Augusta crossed the lobby warily, listening for any sounds at all. Watching for any movement as dust swirled through the beam of her flashlight, but she seemed to be alone in the lobby with the wilted, dead plants in their pots. She looked down at the stand, and began to read doctors' names before she noticed something glistening on the Plexiglas – a spray of blood, fresh and wet. There didn't appear to be much, only as much as what would result from a bloody cough – there was a runner of thick, dark phlegm as well, she noticed. It too was still wet, though she couldn't work up the courage to touch it and see if it might still be warm.

Someone had been leaning on this directory when they coughed up their blood. Whoever it had been might still be nearby, and might be hurt.

Damn it, she thought, frustrated and wiping her forehead with her wrist. The thing that looked like a woman had Kitty – she couldn't explain how, but she was absolutely certain of it. And she would have to suffer before she could see her again, but she would be goddamned before she simply sat here in the dark, waiting to be released. She was going to get out, no matter how. But if someone nearby was so hurt or so ill to have coughed up their blood onto the directory, she couldn't leave them behind.
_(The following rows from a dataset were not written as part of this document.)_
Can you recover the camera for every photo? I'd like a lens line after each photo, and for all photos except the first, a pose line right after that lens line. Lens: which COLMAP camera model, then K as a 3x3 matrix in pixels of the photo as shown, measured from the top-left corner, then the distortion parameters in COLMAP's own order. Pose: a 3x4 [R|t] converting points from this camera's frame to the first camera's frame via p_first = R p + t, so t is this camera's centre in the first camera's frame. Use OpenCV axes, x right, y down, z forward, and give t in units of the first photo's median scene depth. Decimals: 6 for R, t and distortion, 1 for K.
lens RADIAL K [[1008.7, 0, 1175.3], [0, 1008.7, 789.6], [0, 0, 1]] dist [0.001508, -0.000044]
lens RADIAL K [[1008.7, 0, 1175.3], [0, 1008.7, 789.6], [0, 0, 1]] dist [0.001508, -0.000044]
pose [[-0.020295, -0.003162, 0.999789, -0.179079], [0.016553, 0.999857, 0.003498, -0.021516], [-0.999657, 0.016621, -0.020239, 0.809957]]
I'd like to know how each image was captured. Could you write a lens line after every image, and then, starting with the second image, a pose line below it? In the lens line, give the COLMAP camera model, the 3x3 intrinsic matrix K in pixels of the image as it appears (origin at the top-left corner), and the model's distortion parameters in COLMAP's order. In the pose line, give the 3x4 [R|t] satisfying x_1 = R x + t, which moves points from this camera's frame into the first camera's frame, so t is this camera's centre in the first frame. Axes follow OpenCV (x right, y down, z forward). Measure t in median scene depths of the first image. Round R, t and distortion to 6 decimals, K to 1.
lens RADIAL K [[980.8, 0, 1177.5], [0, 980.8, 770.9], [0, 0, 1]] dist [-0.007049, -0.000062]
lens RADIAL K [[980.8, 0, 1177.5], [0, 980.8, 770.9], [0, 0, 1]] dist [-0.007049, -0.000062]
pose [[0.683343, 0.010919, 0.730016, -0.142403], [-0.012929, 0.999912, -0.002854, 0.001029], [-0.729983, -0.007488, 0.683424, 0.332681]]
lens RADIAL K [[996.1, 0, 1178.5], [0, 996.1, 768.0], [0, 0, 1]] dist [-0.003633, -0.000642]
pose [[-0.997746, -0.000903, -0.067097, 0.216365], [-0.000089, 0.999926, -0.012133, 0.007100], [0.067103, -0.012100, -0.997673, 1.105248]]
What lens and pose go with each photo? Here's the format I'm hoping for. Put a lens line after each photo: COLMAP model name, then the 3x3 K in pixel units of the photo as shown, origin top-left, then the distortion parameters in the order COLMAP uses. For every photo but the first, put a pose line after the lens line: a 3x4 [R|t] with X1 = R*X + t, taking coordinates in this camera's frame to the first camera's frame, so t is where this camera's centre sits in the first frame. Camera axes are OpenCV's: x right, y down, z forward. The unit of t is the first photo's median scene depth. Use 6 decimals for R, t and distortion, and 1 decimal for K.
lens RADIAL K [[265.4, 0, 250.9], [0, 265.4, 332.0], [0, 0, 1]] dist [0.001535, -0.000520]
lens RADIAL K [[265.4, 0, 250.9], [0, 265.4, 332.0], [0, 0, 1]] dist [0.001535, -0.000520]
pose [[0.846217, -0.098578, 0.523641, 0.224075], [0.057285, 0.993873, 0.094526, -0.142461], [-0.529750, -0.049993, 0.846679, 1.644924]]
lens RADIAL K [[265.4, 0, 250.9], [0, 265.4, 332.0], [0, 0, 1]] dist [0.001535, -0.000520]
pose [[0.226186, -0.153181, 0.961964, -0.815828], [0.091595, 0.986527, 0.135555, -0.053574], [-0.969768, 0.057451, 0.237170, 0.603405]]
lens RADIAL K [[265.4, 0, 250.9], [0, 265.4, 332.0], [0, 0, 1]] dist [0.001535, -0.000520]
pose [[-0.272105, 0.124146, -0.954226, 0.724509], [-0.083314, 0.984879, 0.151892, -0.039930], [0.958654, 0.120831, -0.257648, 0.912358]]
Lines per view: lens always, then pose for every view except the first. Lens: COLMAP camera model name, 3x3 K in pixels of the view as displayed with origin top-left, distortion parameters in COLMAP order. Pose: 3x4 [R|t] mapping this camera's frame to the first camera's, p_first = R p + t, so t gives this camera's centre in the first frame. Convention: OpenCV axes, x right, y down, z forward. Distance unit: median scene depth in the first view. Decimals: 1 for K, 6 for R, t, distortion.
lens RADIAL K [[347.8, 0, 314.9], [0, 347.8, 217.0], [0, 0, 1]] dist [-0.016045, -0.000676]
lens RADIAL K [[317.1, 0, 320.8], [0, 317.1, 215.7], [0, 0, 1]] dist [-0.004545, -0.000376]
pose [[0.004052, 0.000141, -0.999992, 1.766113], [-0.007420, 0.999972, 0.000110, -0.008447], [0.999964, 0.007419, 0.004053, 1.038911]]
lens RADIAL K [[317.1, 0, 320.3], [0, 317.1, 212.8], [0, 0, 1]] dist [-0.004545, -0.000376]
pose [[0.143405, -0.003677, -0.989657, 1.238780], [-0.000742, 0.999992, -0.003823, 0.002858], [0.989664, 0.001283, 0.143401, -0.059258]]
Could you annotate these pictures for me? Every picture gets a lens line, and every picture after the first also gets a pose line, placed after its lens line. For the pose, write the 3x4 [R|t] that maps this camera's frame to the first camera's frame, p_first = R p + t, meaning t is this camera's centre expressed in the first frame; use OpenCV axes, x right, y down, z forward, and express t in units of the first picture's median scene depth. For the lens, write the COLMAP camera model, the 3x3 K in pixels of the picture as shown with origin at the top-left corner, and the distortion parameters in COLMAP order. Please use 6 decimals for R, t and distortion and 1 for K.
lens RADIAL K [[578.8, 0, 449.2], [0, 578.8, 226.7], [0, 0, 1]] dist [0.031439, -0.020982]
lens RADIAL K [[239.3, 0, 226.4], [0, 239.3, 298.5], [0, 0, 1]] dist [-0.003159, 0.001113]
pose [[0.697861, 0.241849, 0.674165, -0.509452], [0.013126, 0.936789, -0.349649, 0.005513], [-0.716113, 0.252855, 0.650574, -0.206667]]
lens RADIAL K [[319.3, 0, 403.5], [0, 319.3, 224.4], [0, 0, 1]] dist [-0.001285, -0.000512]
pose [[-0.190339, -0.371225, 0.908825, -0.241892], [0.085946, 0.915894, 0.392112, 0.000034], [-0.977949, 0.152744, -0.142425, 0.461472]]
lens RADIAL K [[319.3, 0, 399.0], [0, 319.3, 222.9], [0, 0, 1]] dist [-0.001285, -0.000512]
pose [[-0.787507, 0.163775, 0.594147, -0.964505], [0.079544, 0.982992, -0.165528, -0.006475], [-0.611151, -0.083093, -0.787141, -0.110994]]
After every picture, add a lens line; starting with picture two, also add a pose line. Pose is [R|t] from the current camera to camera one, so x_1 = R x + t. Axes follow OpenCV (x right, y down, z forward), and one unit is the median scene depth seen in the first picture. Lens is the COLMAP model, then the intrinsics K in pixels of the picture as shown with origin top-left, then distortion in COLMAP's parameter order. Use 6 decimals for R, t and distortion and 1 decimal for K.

She would have to find the person and help them because it was what she had been raised to do, she thought as she turned away. Helping other people was paramount in this world.

And often, in helping other people, you helped yourself as well.

The elevators probably weren't working, but she might as well check them anyway, she thought, but she would have to hurry because to cough up blood was a symptom of something serious. She jogged away from the directory, past the reception desk to a bank of four elevators, where she pressed a button and, as she expected, nothing happened. There didn't seem to be any electricity at all. She sighed, looked for a door to the stairwell, and found it nearby. It was ajar, and she pushed it open, searching for movement. Anything could be hiding here, and could drop down on her at any moment. She looked up, searching with her light, and saw nothing but a dark stairway rising up through the building, so she began to climb.